**ACTIVITY:** Read through the entries below and copy each line where "Gospel" turns up.
═══ EXTRACTED MATERIAL
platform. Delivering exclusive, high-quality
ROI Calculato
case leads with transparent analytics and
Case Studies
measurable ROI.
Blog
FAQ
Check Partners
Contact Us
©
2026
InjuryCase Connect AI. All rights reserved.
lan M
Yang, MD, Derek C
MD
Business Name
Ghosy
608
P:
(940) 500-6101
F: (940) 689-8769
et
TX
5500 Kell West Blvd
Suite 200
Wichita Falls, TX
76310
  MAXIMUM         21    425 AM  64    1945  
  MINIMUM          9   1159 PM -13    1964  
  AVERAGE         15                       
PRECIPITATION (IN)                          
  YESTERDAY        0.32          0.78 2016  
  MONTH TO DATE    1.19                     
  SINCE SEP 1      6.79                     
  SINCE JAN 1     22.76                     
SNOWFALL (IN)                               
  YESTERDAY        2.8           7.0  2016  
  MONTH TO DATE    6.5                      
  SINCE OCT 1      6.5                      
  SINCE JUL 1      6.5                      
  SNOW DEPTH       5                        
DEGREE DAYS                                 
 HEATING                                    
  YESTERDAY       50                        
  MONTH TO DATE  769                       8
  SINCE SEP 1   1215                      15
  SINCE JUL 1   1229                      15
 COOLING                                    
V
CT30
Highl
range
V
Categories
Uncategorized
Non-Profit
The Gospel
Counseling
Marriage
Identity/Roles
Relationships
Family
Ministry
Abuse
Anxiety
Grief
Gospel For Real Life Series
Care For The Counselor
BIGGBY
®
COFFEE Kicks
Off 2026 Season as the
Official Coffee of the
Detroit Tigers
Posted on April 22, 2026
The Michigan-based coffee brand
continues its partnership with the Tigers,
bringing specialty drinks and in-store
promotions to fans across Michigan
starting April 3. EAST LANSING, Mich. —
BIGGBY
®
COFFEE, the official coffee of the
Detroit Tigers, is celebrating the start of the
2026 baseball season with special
══════
**TASK ANSWER:**
The Gospel
Gospel For Real Life Series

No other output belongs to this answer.